EXERCISE AIM:
The records below are to be set down word for word, with every picture left out.

START RECORDS FOR PROCESSING

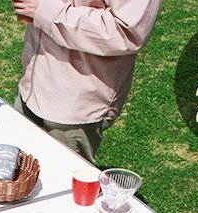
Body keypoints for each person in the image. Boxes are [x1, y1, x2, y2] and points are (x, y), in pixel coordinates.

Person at [12, 0, 162, 164]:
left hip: (73, 105)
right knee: (14, 168)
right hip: (31, 82)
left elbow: (126, 32)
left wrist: (45, 11)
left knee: (62, 174)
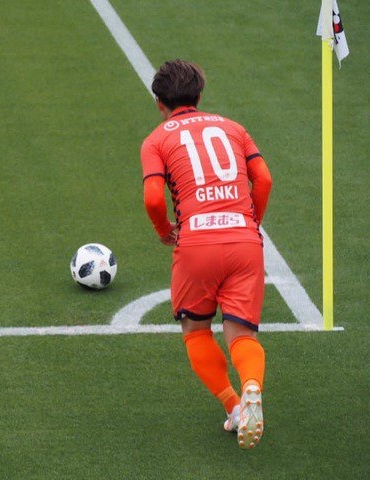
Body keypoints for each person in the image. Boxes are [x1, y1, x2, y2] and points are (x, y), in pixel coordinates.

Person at [140, 59, 272, 450]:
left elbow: (153, 198)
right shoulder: (233, 128)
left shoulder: (155, 140)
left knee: (196, 331)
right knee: (241, 334)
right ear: (199, 94)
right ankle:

END RECORDS FOR PROCESSING

SOLUTION BELOW:
Body keypoints for each person in the image. Boxes are [x1, y1, x2, y2] and points are (x, y), in pixel coordinates.

Person at [12, 0, 162, 164]:
left hip: (73, 105)
right knee: (14, 168)
right hip: (31, 82)
left elbow: (126, 32)
left wrist: (45, 11)
left knee: (62, 174)
Body keypoints for each person in the image. Boxes are [x1, y1, x2, y2] and points are (x, y), in pixel coordinates.

Person at [140, 59, 272, 450]:
left elbow: (153, 198)
right shoulder: (233, 128)
left shoulder: (155, 140)
left knee: (196, 331)
right knee: (241, 334)
right ear: (199, 94)
right ankle:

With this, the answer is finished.